Determining data segments, covered by the first data set, of the lateral and longitudinal behavior of the ego vehicle can be carried out by applying a first rule-based algorithm, wherein concatenating the plurality of determined data segments of the lateral and longitudinal behavior of the ego vehicle to identify vehicle actions is carried out by applying a second rule-based algorithm, and wherein classifying traffic situations by linking the subset of the determined data segments of the lateral and longitudinal behavior of the ego vehicle with the identified vehicle actions is carried out by applying a third rule-based algorithm.
By using a plurality of rule-based algorithms, the multilayer model of the invention can efficiently build classifications of traffic situations.

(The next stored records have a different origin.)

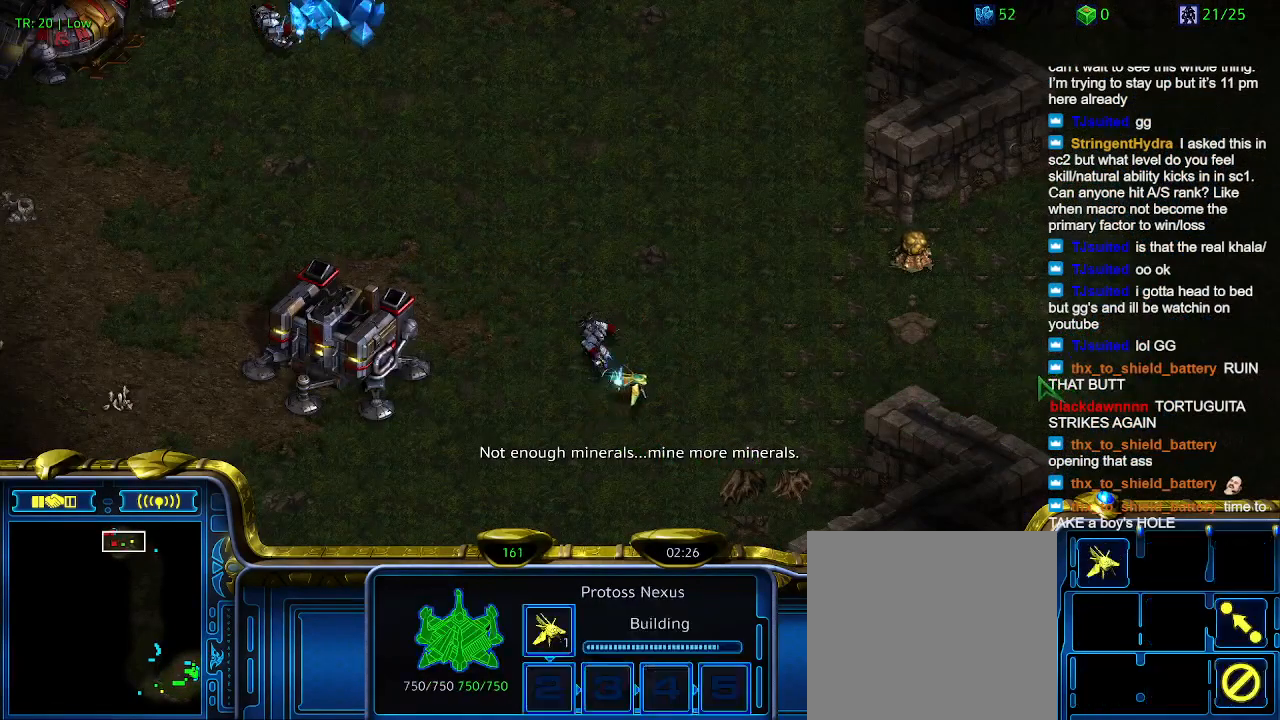
{"keys": ["3"], "events": [[100, "5", "up"], [167, "5", "down"], [267, "5", "up"], [467, "3", "down"]]}
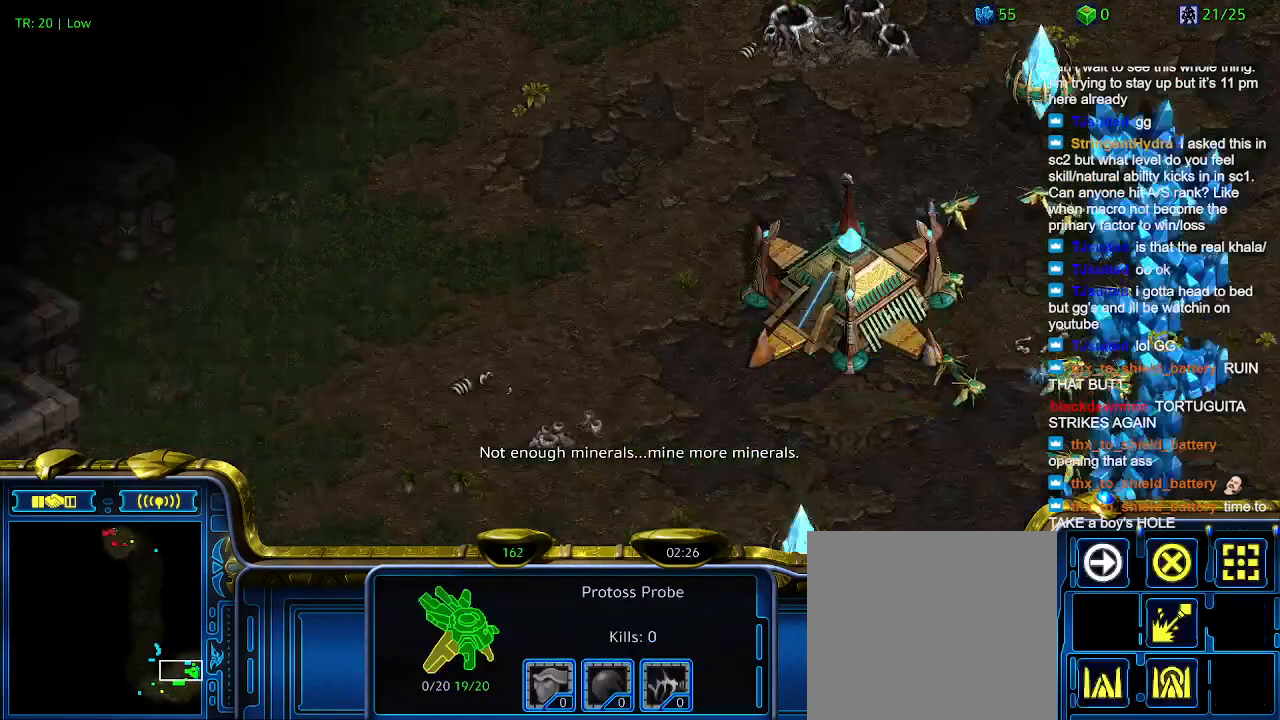
{"keys": [], "events": [[67, "3", "up"], [400, "5", "down"], [467, "5", "up"]]}
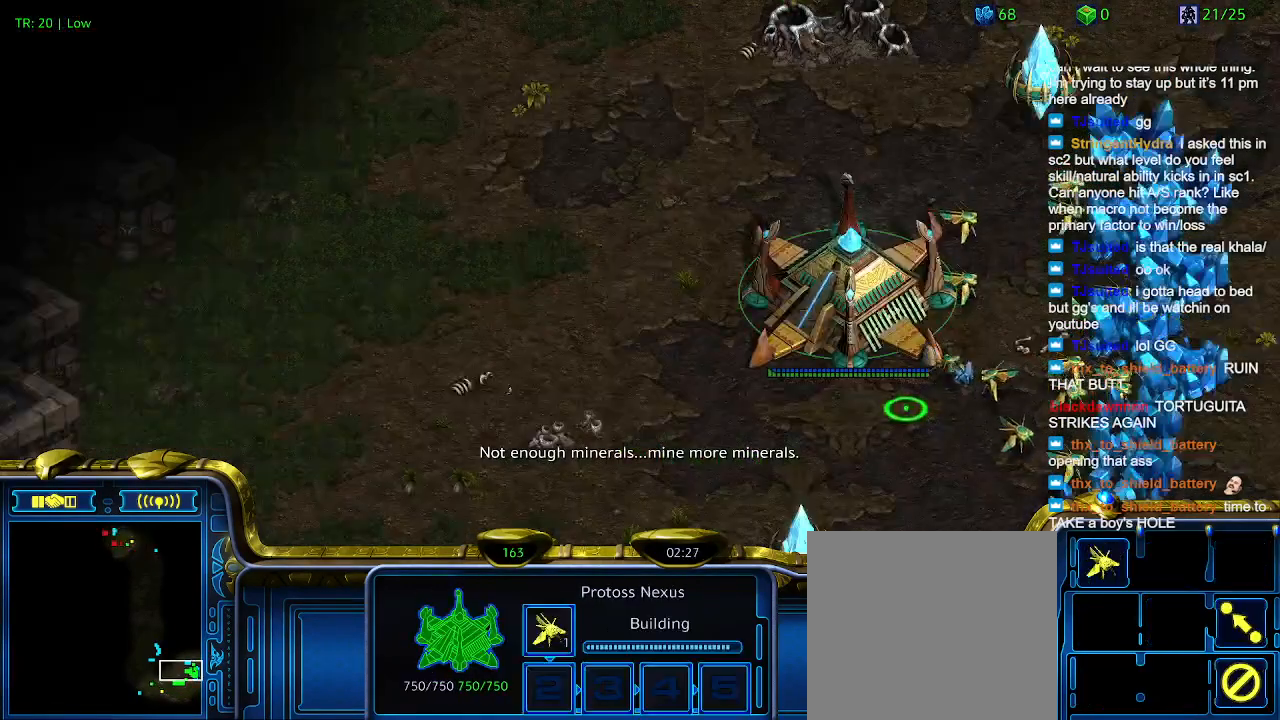
{"keys": [], "events": [[167, "t", "down"], [234, "t", "up"]]}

The first rule-based algorithm, the second rule-based algorithm, and the third rule-based algorithm each can comprise different sets of rules for processing input data received by the respective algorithm. Each of the sets of rules is dedicated to one of the previously mentioned tasks, which are performed at a respective layer level.
Parameters of the classified traffic situations and/or interactions may be extracted for generating a parameter distribution of a predetermined parameter space. Thus, it can be determined in an advantageous manner which parameters are already covered in the given parameter space and which are still to be determined.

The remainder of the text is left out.